[Start of Attachment]

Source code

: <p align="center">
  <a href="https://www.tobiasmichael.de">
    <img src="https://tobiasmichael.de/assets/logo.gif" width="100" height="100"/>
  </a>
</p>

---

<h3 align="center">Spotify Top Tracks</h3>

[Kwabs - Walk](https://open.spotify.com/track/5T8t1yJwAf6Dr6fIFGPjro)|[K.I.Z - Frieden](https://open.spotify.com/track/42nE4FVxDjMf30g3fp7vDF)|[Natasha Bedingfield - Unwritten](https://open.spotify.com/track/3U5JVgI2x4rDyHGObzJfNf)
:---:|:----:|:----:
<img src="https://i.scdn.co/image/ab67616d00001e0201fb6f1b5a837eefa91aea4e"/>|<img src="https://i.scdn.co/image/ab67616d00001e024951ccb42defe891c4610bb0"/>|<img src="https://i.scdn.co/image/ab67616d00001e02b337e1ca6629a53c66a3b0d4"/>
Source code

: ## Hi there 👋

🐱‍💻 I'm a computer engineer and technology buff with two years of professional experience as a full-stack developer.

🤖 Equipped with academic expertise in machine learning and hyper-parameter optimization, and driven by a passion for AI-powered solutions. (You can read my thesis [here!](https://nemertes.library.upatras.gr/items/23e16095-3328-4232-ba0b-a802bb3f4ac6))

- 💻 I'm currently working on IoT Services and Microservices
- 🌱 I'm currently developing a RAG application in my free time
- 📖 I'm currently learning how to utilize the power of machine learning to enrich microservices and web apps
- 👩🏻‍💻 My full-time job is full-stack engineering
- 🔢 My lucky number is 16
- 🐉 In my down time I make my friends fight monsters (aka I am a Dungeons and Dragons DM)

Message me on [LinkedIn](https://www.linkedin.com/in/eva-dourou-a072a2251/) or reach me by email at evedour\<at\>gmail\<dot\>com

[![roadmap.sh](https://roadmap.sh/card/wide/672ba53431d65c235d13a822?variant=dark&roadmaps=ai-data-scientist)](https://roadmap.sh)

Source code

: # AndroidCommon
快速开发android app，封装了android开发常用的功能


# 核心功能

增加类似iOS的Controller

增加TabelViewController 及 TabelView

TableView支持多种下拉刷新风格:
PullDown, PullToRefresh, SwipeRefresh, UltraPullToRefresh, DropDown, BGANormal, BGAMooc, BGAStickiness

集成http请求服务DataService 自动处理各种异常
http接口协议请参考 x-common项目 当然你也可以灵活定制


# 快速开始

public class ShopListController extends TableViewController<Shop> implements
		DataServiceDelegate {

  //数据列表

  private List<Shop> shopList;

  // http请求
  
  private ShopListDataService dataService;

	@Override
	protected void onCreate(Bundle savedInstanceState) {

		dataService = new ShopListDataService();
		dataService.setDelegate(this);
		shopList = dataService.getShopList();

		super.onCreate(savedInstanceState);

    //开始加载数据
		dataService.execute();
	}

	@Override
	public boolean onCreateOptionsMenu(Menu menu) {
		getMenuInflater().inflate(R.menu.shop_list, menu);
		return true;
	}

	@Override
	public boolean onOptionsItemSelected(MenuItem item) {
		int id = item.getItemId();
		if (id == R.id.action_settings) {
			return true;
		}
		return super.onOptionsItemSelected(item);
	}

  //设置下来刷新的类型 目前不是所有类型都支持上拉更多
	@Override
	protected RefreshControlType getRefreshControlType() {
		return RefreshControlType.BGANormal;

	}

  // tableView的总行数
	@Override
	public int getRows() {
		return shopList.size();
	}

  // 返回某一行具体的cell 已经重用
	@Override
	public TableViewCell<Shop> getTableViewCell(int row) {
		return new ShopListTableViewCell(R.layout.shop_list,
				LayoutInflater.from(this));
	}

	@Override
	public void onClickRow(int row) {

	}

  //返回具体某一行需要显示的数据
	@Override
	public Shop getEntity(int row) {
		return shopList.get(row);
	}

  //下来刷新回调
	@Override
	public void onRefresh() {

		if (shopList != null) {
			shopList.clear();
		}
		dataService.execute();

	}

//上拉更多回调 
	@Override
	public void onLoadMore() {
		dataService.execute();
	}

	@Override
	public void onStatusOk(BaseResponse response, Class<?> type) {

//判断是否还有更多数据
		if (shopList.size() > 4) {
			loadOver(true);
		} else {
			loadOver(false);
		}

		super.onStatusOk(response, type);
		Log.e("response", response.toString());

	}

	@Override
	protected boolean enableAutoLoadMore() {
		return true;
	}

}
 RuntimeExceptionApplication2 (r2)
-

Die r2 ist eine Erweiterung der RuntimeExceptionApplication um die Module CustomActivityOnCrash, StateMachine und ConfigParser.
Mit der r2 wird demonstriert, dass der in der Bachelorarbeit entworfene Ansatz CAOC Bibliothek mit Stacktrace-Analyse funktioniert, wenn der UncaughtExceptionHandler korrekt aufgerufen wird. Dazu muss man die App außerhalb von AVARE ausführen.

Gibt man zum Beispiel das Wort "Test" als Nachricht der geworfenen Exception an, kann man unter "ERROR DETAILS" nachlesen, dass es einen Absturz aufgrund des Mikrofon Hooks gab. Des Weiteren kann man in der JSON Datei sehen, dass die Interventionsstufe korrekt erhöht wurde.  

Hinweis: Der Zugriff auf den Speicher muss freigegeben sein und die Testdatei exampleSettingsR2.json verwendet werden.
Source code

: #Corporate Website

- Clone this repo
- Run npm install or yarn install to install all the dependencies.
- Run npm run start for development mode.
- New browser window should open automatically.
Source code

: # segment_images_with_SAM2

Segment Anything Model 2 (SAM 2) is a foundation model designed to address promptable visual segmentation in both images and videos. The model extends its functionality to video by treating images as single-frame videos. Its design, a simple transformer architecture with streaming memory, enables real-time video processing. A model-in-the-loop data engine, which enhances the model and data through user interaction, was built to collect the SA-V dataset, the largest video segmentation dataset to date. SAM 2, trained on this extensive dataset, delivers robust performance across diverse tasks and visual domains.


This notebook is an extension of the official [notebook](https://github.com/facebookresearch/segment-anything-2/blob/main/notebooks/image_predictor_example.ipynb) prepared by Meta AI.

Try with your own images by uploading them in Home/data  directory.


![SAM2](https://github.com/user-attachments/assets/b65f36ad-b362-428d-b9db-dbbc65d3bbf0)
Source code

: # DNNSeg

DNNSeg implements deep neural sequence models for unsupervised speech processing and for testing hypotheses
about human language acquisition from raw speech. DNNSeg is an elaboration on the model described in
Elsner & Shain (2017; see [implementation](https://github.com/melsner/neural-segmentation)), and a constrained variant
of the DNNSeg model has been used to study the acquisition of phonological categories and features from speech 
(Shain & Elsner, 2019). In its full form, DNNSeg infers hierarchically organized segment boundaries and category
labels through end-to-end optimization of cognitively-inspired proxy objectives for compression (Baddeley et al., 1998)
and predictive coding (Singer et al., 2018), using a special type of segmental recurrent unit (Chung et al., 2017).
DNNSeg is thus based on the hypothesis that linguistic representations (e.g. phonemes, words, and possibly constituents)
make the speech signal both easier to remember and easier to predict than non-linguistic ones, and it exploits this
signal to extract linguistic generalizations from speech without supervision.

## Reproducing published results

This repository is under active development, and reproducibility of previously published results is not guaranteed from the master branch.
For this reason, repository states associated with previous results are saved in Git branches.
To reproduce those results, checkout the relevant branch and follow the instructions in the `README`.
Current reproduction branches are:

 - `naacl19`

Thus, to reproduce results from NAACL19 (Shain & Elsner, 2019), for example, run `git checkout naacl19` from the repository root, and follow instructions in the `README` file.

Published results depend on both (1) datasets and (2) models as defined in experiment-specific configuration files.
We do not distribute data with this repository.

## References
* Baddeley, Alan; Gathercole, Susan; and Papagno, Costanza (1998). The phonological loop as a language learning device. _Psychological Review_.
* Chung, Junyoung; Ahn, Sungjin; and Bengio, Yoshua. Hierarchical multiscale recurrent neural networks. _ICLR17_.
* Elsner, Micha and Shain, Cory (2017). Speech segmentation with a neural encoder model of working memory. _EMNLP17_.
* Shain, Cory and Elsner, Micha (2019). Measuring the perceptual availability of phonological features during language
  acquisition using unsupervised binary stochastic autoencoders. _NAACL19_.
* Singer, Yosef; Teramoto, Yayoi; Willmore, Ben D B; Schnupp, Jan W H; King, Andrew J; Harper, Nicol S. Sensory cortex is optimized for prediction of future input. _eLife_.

[End of Attachment]

Reproduce verbatim every line of the data, from the very first line through the line that contains "a full-stack developer.".

Source code

: <p align="center">
  <a href="https://www.tobiasmichael.de">
    <img src="https://tobiasmichael.de/assets/logo.gif" width="100" height="100"/>
  </a>
</p>

---

<h3 align="center">Spotify Top Tracks</h3>

[Kwabs - Walk](https://open.spotify.com/track/5T8t1yJwAf6Dr6fIFGPjro)|[K.I.Z - Frieden](https://open.spotify.com/track/42nE4FVxDjMf30g3fp7vDF)|[Natasha Bedingfield - Unwritten](https://open.spotify.com/track/3U5JVgI2x4rDyHGObzJfNf)
:---:|:----:|:----:
<img src="https://i.scdn.co/image/ab67616d00001e0201fb6f1b5a837eefa91aea4e"/>|<img src="https://i.scdn.co/image/ab67616d00001e024951ccb42defe891c4610bb0"/>|<img src="https://i.scdn.co/image/ab67616d00001e02b337e1ca6629a53c66a3b0d4"/>
Source code

: ## Hi there 👋

🐱‍💻 I'm a computer engineer and technology buff with two years of professional experience as a full-stack developer.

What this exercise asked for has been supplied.